Repeat the steps for each of the lexicons in order to compare the percentage of positive and negative words contained in the corpus of tweets for the NGSS and CCSS standards using the four different lexicons to see how sentiment compares based on lexicon used:

# polishing previous summaries &  creating identical summaries for each lexicon  
summary_afinn2 <- sentiment_afinn %>% 
  group_by(standards) %>% 
  filter(value != 0) %>%
  mutate(sentiment = if_else(value < 0, "negative", "positive")) %>% 
  count(sentiment, sort = TRUE) %>% 
  mutate(method = "AFINN")

summary_bing2 <- sentiment_bing %>% 
  group_by(standards) %>% 
  count(sentiment, sort = TRUE) %>% 
  mutate(method = "bing")

summary_nrc2 <- sentiment_nrc %>% 
  filter(sentiment %in% c("positive", "negative")) %>%
  group_by(standards) %>% 
  count(sentiment, sort = TRUE) %>% 
  mutate(method = "nrc") 

summary_loughran2 <- sentiment_loughran %>% 
  filter(sentiment %in% c("positive", "negative")) %>%
  group_by(standards) %>% 
  count(sentiment, sort = TRUE) %>% 
  mutate(method = "loughran")

Then use bind_rows again to put all the data frames together

# put data frames together   
summary_sentiment <- 
  bind_rows(summary_afinn2,
            summary_bing2,
            summary_nrc2,
            summary_loughran2) %>%
  arrange(method, standards) %>%
  relocate(method)

Sum up the words for the total word count for each standard then combine it with the sentiment_summary data frame:

# create a data frame with total word counts per standard   
total_counts <- summary_sentiment %>%
  group_by(method, standards) %>%
  summarise(total = sum(n))

## `summarise()` has grouped output by 'method'. You can override using the
## `.groups` argument.

#  join it to sentiment dataframe   
sentiment_counts <- left_join(summary_sentiment, total_counts)

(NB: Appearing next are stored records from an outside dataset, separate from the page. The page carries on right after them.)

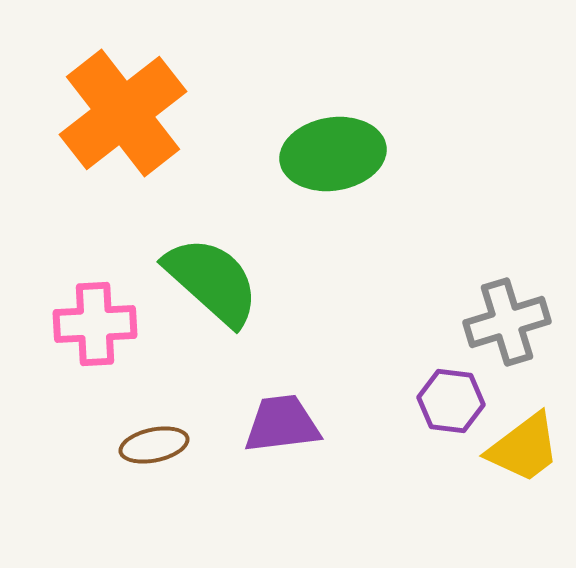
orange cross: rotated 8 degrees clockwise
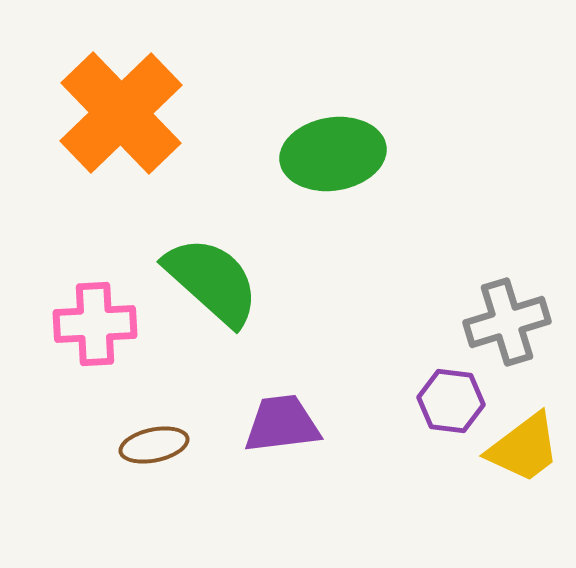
orange cross: moved 2 px left; rotated 6 degrees counterclockwise
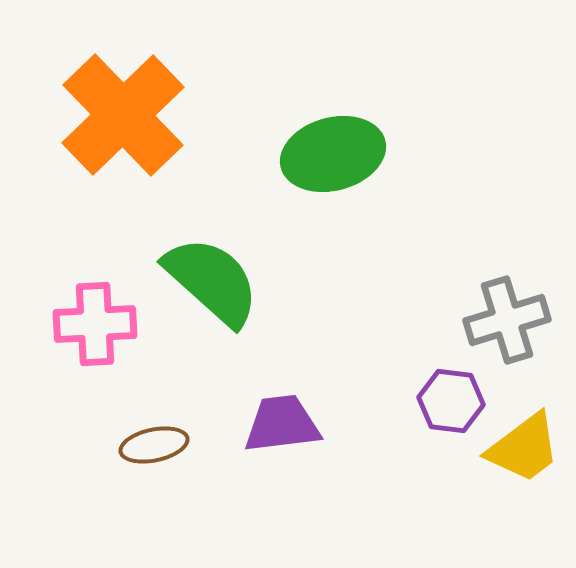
orange cross: moved 2 px right, 2 px down
green ellipse: rotated 6 degrees counterclockwise
gray cross: moved 2 px up
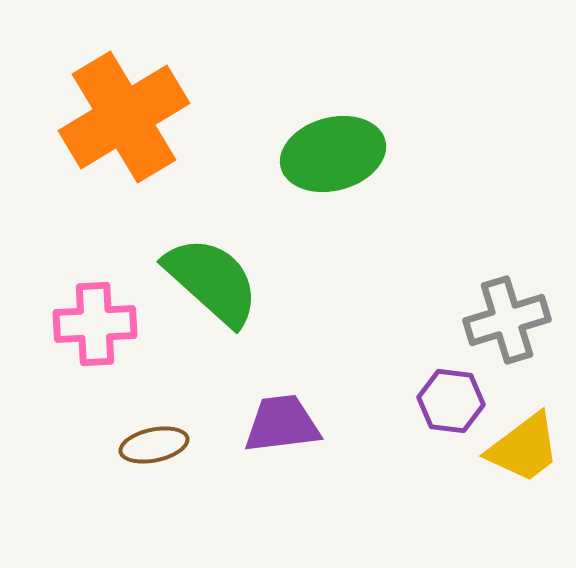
orange cross: moved 1 px right, 2 px down; rotated 13 degrees clockwise
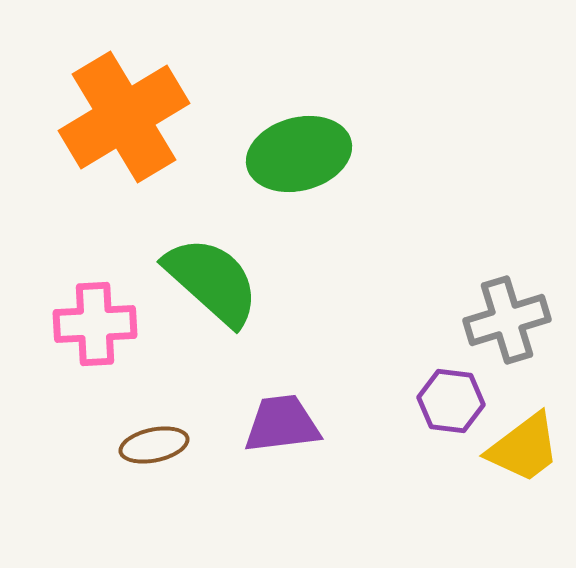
green ellipse: moved 34 px left
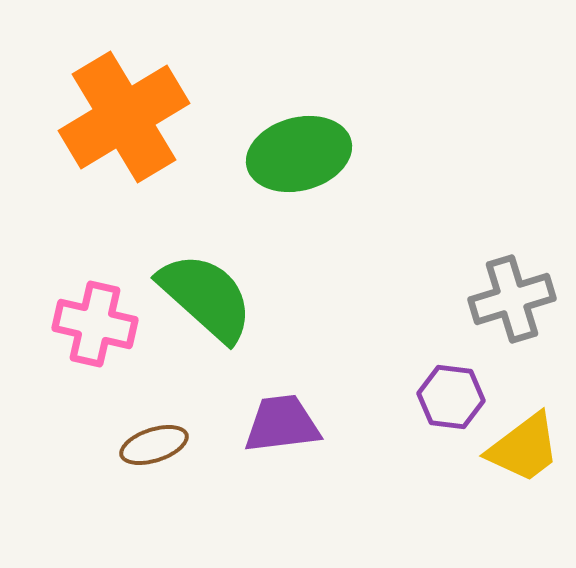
green semicircle: moved 6 px left, 16 px down
gray cross: moved 5 px right, 21 px up
pink cross: rotated 16 degrees clockwise
purple hexagon: moved 4 px up
brown ellipse: rotated 6 degrees counterclockwise
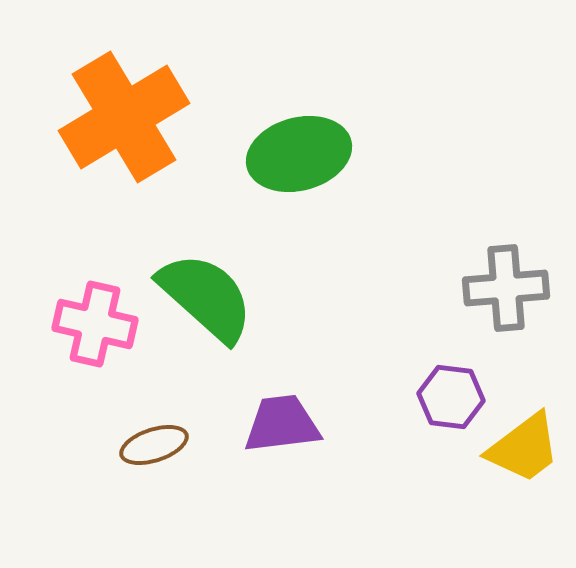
gray cross: moved 6 px left, 11 px up; rotated 12 degrees clockwise
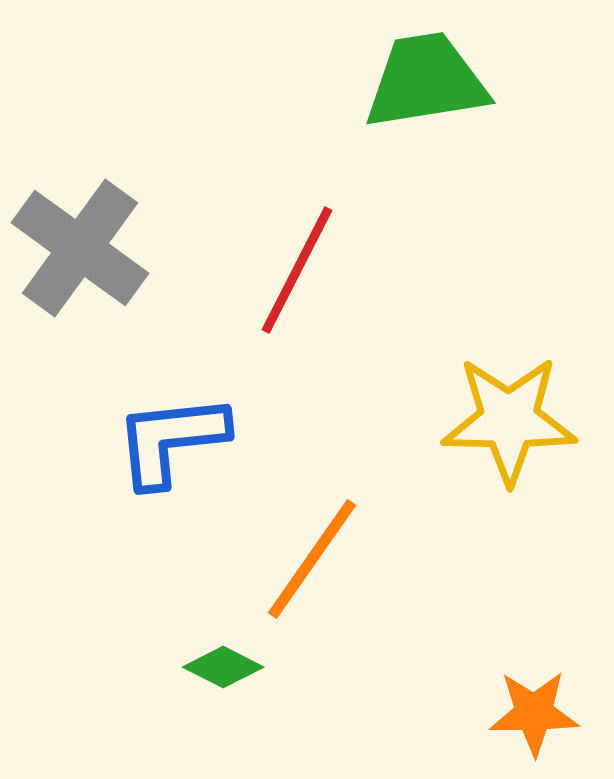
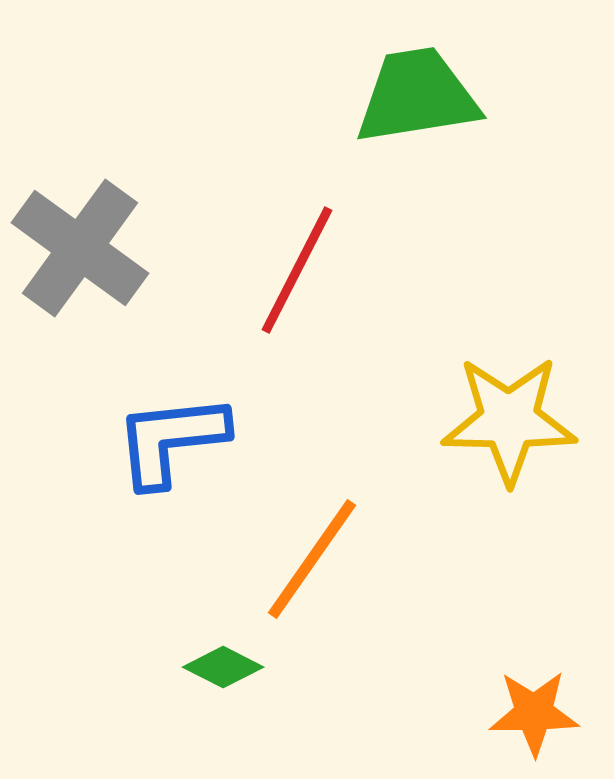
green trapezoid: moved 9 px left, 15 px down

## Joining with `by = join_by(method, standards)`

Calculate the percentage of positive and negative words per standard, then graph it:

# calc % of pos and neg words per set standard   
sentiment_percents <- sentiment_counts %>%     
  mutate(percent = n/total * 100)    
# graph it   
sentiment_percents %>%     
  ggplot(aes(x = standards, y = percent, fill=sentiment)) +
  geom_bar(width = .8, stat = "identity") +
  facet_wrap(~method, ncol = 1) +
  coord_flip() +
  labs(title = "Public Sentiment on Twitter",
       subtitle = "The Common Core & Next Gen Science Standards",
       x = "State Standards",
       y = "Percentage of Words")

4. Model

N/A

5. Communicate

Purpose:

This case study compares tweets pertaining to two sets of educational standards, the Next Generation Science Standards (NGSS) and Common Core State Standards (CCSS), in order to examine public sentiment. It looked to answer the questions to help understand public sentiments towards educational reform: What is the public sentiment expressed toward the NGSS? How does sentiment for NGSS compare to sentiment for CCSS Methods: Data included tweets collected about both the NGSS and the CCSS. From the datasets we chose to examine who authored the tweet, when it was written, and the message the body text contained. We tokenized the data and then removed any stop words. Then, we used the AFFIN, bing, and nrc sentiment lexicons to add sentiment scores to the tweets. We then compared the overall sentiment scores between the NGSS and CCSS tweets.

Findings:

Public sentiment about NGSS was more positive than CCSS. Approximately one third of CCSS tweets had a positive sentiments. Approximately one eight of NGSS tweets were negative. The number of tweets rose for both categories over time, dropping at similar times, with the CCSS with more tweets.

Discussion:

This analysis grants insight into how the public reacts to educational reform, and what specific public attitudes are to the NGSS. This analysis could be improved with deeper analysis into who is tweeting and what their overall sentiment is, the correlation of tweets over time and news articles posted or shared, and what might cause a sharp up or down turn in tweets.